(Dataset records)

+ + + + + + +

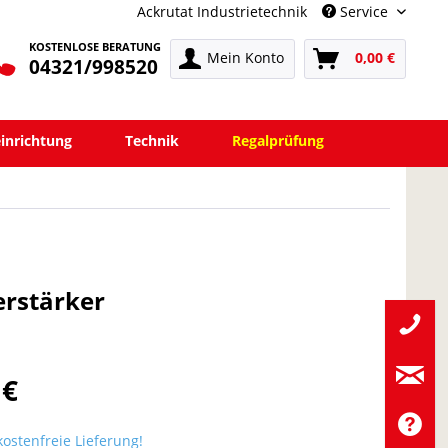
Ackrutat Industrietechnik
Service
KOSTENLOSE BERATUNG
Mein Konto
0,00 €
04321/998520
einrichtung
Technik
Regalprüfung
erstärker
 €
ostenfreie Lieferung!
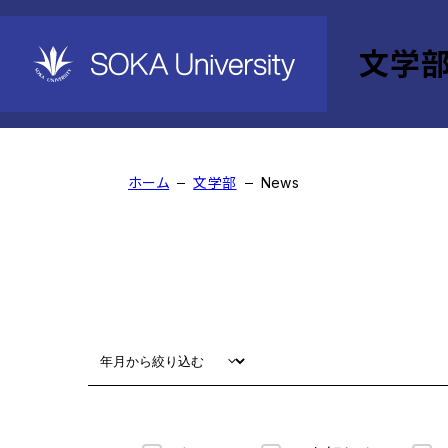
文学
News
ホーム
文学部
News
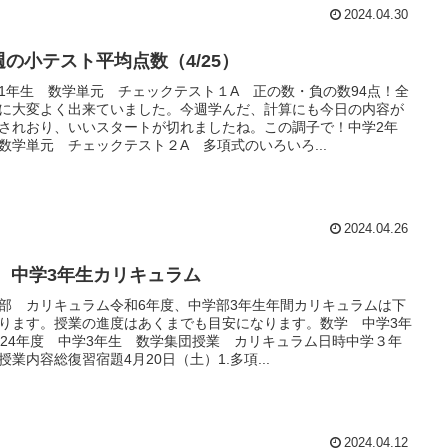
2024.04.30
週の小テスト平均点数（4/25）
1年生 数学単元 チェックテスト１A 正の数・負の数94点！全
に大変よく出来ていました。今週学んだ、計算にも今日の内容が
されおり、いいスタートが切れましたね。この調子で！中学2年
数学単元 チェックテスト２A 多項式のいろいろ...
2024.04.26
6 中学3年生カリキュラム
部 カリキュラム令和6年度、中学部3年生年間カリキュラムは下
ります。授業の進度はあくまでも目安になります。数学 中学3年
024年度 中学3年生 数学集団授業 カリキュラム日時中学３年
授業内容総復習宿題4月20日（土）1.多項...
2024.04.12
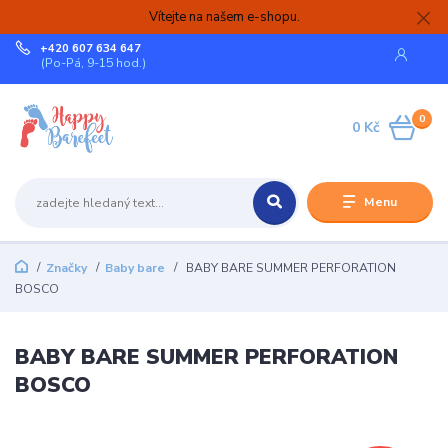
Vítejte na našem e-shopu.
+420 607 634 647
(Po-Pá, 9-15 hod.)
0
0 Kč
Menu
Značky
Baby bare
BABY BARE SUMMER PERFORATION
BOSCO
BABY BARE SUMMER PERFORATION
BOSCO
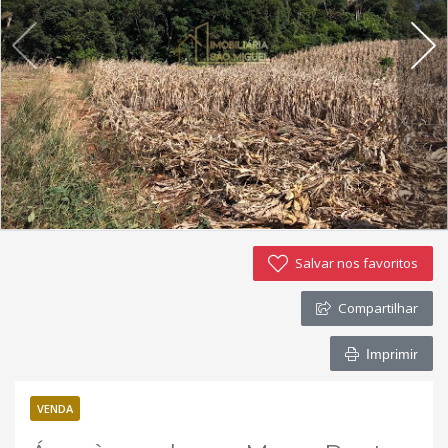
Imóveis favoritos
Contato
Salvar nos favoritos
Compartilhar
Imprimir
VENDA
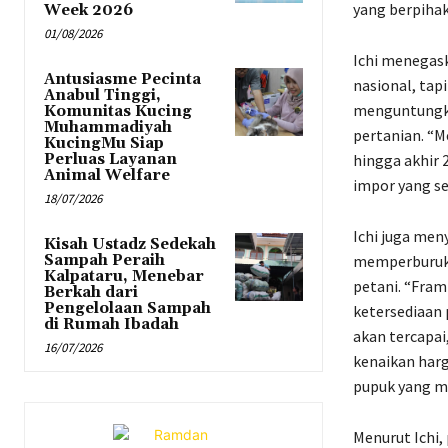
yang berpihak 
Week 2026
01/08/2026
Ichi menegas
Antusiasme Pecinta
nasional, tap
Anabul Tinggi,
menguntungka
Komunitas Kucing
Muhammadiyah
pertanian. “
KucingMu Siap
Perluas Layanan
hingga akhir 2
Animal Welfare
impor yang se
18/07/2026
Ichi juga me
Kisah Ustadz Sedekah
Sampah Peraih
memperburuk 
Kalpataru, Menebar
petani. “Fram
Berkah dari
Pengelolaan Sampah
ketersediaan
di Rumah Ibadah
akan tercapai
16/07/2026
kenaikan har
pupuk yang m
Menurut Ichi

+ + + + + + +

- _Task directions_:
Reproduce the text of every record above verbatim, line for line. Omit the pictures from your answer.

- _Output of the task_:
Ackrutat Industrietechnik
Service
KOSTENLOSE BERATUNG
Mein Konto
0,00 €
04321/998520
einrichtung
Technik
Regalprüfung
erstärker
 €
ostenfreie Lieferung!
文学
News
ホーム
文学部
News
2024.04.30
週の小テスト平均点数（4/25）
1年生 数学単元 チェックテスト１A 正の数・負の数94点！全
に大変よく出来ていました。今週学んだ、計算にも今日の内容が
されおり、いいスタートが切れましたね。この調子で！中学2年
数学単元 チェックテスト２A 多項式のいろいろ...
2024.04.26
6 中学3年生カリキュラム
部 カリキュラム令和6年度、中学部3年生年間カリキュラムは下
ります。授業の進度はあくまでも目安になります。数学 中学3年
024年度 中学3年生 数学集団授業 カリキュラム日時中学３年
授業内容総復習宿題4月20日（土）1.多項...
2024.04.12
Vítejte na našem e-shopu.
+420 607 634 647
(Po-Pá, 9-15 hod.)
0
0 Kč
Menu
Značky
Baby bare
BABY BARE SUMMER PERFORATION
BOSCO
BABY BARE SUMMER PERFORATION
BOSCO
Imóveis favoritos
Contato
Salvar nos favoritos
Compartilhar
Imprimir
VENDA
yang berpihak 
Week 2026
01/08/2026
Ichi menegas
Antusiasme Pecinta
nasional, tap
Anabul Tinggi,
menguntungka
Komunitas Kucing
Muhammadiyah
pertanian. “
KucingMu Siap
Perluas Layanan
hingga akhir 2
Animal Welfare
impor yang se
18/07/2026
Ichi juga me
Kisah Ustadz Sedekah
Sampah Peraih
memperburuk 
Kalpataru, Menebar
petani. “Fram
Berkah dari
Pengelolaan Sampah
ketersediaan
di Rumah Ibadah
akan tercapai
16/07/2026
kenaikan har
pupuk yang m
Menurut Ichi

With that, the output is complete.